Although the Toronto International Film Festival (TIFF) is still months away, Bowmore Public School students are well past the editing suite when it comes to preparing their own original films for the festival.
The students have created and will be submitting films to the TIFF Kids Jump Cuts Young Filmmakers Showcase, which offers them a chance to have their film showcased at the TIFF Bell Lightbox this spring.
To celebrate Canada’s sesquicentennial, the competition, which has only been open to residents of Ontario in the past, is this year accepting submissions from across the country. The films will be judged based on two divisions: Ontario and National, and in two categories: Grade 4 to 6 and Grade 7 to 8.
On February 24, Dale Davis’s Grade 7 class held their own TIFF celebration, baking chocolate goodies in the morning and screening their films in the afternoon.
According to Davis, there were about 10 different films based on all sorts of topics, ranging from science to bullying and mental health.
One group of students was inspired by a trip to the Rouge River where they learned about water quality.
Davis said they were told to pick a Benthic Macroinvertebrate – organisms with no backbone – to study.

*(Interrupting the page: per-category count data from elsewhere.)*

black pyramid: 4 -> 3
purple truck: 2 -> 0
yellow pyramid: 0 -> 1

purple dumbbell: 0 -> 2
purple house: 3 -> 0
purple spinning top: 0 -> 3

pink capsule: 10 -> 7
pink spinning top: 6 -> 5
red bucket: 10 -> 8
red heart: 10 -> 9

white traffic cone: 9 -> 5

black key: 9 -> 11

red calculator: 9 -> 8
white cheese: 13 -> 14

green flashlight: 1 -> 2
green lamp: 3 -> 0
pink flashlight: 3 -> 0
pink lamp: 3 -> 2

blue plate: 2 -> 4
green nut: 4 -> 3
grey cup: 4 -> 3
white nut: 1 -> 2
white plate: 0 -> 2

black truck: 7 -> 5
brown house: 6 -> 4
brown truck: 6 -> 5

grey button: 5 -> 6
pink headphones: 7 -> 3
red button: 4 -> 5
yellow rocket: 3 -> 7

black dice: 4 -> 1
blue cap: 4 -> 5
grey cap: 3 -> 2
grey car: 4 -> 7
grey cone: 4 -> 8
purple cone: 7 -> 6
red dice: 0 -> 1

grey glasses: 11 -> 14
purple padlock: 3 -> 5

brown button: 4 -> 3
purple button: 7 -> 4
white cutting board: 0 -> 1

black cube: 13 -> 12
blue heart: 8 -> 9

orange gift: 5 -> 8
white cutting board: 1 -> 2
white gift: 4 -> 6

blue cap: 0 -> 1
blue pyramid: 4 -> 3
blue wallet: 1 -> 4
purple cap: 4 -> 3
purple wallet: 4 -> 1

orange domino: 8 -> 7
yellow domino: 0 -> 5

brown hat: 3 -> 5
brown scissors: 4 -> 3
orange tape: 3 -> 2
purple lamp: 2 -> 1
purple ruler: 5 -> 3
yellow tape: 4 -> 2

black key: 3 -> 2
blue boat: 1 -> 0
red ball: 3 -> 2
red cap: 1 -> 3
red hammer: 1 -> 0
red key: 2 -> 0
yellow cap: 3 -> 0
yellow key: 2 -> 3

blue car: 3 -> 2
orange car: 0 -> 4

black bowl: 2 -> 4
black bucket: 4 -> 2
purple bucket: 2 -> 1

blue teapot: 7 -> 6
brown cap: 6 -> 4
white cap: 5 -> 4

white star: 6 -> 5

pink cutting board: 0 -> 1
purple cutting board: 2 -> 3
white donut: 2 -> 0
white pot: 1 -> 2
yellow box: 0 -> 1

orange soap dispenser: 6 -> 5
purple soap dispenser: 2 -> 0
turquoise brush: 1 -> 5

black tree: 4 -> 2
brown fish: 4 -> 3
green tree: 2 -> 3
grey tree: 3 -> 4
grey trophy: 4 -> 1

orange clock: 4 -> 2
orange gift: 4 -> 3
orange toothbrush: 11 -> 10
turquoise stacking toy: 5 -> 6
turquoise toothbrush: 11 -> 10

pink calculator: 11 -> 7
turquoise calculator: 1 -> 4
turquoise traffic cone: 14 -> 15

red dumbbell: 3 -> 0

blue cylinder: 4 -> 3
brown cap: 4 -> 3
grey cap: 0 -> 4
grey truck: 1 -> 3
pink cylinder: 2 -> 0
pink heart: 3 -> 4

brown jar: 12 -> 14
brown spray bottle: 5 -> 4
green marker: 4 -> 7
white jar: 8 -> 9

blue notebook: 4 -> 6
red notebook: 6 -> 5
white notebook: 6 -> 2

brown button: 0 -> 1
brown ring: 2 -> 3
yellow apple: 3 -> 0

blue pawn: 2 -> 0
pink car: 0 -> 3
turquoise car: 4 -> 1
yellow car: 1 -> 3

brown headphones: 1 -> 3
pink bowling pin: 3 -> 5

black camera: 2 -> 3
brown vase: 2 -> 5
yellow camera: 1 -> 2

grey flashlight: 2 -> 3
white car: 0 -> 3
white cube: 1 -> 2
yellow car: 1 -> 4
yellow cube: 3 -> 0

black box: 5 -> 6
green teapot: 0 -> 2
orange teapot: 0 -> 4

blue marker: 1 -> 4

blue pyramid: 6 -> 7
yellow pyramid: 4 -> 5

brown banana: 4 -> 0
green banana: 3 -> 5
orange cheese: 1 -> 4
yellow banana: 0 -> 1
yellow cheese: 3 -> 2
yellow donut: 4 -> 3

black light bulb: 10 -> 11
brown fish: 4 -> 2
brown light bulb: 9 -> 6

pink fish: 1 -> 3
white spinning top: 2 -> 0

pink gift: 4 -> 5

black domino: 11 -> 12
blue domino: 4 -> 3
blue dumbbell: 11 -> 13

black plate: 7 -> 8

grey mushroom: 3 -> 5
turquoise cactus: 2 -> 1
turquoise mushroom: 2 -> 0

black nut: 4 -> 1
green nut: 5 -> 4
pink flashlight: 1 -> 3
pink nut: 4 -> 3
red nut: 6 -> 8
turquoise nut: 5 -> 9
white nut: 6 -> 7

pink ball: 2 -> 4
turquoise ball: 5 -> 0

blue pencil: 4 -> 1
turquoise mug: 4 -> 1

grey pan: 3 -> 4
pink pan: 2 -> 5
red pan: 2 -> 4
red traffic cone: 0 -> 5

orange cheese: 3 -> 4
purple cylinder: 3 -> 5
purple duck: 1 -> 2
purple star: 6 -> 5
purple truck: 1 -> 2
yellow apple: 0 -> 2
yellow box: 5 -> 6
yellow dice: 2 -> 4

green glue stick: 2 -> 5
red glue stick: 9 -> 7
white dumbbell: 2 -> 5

It was then that Grade 7 student, Bella Zorzit discovered the hydra – “it’s an animal, it’s small and it lives in freshwater,” she explained. The hydra is interesting to many biologists because of its regenerative ability and the fact that it neither ages, nor dies of old age.
Zorzit herself was so intrigued by the hydra and its “superpowers” she decided to build her science project around it, naming her own cartoon version “Hermy the Hydra”.
Inspired by the cartoon, her friend, Eileen began to create hydra finger puppets. “We’re going on 44 [finger puppets],” the girls explained excitedly.
And as one would have hoped, they used their new collection of finger puppets to bring Hermy the Hydra to life with their film project.
Leigh Hannah, another student in the class, bravely shared her film titled “Anxiety”. The film was based on her own experiences with anxiety and depression, and followed her through a year in the life.
Julia Pizzirusso created a film about peer pressure and the toll it can take on young people.
All films will be judged by a panel of film-industry professionals who will select the winners based on proficiency in form, expression, experimentation and content. Finalists will be screened twice at the TIFF Kids International Film Festival in April 2017.